The purpose of each trading style, method and approach is just to offer a way to identify clues and to provide a framework for traders to work in. Collecting clues, combining them in meaningful ways and then building sophisticated trading decisions is what it’s all about. Hunting signals is not what trading should be.
Indicators tell you immediately what is going on
Indicators are great tools if a trader understands their true purpose. Of course, you can just look at price action and get an idea for momentum or volatility, but indicators take out the guesswork and make information processing much faster and easier.

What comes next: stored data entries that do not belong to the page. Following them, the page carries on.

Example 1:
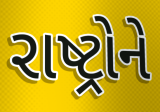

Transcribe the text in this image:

રાષ્ટ્રોને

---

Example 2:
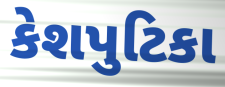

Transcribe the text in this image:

કેશપુટિકા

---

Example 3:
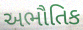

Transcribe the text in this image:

અભૌતિક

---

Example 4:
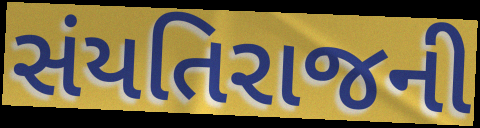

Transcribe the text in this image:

સંયતિરાજની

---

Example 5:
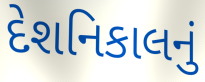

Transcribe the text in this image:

દેશનિકાલનુંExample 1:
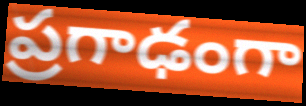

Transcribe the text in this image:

ప్రగాఢంగా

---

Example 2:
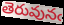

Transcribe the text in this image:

తెరువునఁ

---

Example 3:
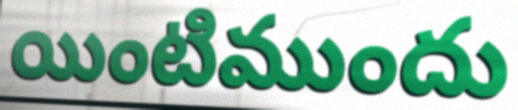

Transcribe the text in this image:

యింటిముందు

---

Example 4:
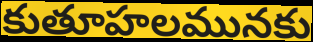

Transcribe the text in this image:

కుతూహలమునకు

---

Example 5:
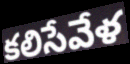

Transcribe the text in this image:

There is also little room for misinterpretations and subjectivity when using indicators. You might wonder how strong a trend is and if volatility is really increasing, but taking a look at your RSI or looking at the Bollinger Bands immediately tells you what price is doing.
Again, it comes down to interpreting the information indicators provide. Indicators transform price data into visual information. Not having to think about price action in the middle of a trade when making important decisions, can be of great value which leads us to the next point…

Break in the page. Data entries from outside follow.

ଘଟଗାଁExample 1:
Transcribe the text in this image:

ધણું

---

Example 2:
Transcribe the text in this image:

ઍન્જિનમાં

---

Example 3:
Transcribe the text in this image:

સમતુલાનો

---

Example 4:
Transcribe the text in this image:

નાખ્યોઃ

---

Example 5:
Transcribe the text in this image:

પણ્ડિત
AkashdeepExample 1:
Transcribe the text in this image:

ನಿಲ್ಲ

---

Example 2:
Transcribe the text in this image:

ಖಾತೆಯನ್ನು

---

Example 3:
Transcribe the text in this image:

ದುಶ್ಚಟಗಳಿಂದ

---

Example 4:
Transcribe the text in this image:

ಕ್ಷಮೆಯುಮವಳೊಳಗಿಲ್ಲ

Indicators are ideal for rule-based trading
Indicators take out the guesswork by providing information that is totally objective. Especially new traders or traders who are struggling with discipline can benefit from that.
If you are a trend trader, for example, you can use indicators as filters. You might have a rule that says that you can only look for long trading opportunities on the lower timeframe when price on the higher timeframe is above a certain moving average and when the RSI is rising, or when the Stochastics are pointing upwards. Using higher timeframe filters by using indicator based rules often work wonders for new traders.
Of course, there are many other possible use cases but the idea is always the same: pick an indicator that supports your trading style and your objectives, then use it as a filter and wait for additional criteria.
“I review my checklist. It’s a handwritten sheet laminated in plastic and taped to the right-hand corner of my desk where I can’t overlook it.” – Marty Schwartz
Why do indicators lag? Why do they always show important things when it is too late?
It is true, indicators are lagging – but so is price action. An indicator can only analyze what has happened already. Just as a candlestick pattern or a chart formation only includes past price data.
However, as we have said many times: indicators only provide information and do not offer signals. Thus, use the indicator information, combine it with what you see on your charts and then form a sophisticated trade idea.
Secondly, adjust the parameters of your indicator. The lack of common sense is often surprising. If you are a day trader and need to react fast to changing price and market conditions, is it really helpful to use a 20-period indicator setting? And wouldn’t it make more sense to use an exponential moving average that shifts faster when something happens?
Conclusion: The true meaning of indicators
Always be aware of the objectives of your trading style and what you are trying to accomplish with the indicators. Then, adjust accordingly. With the tips in this article and the new way of looking at indicators, it should become obvious that indicators are not better or worse than price action trading – it’s the same. Once a trader can stop using indicators as signal-tools, he will be able to transform his trading to new heights.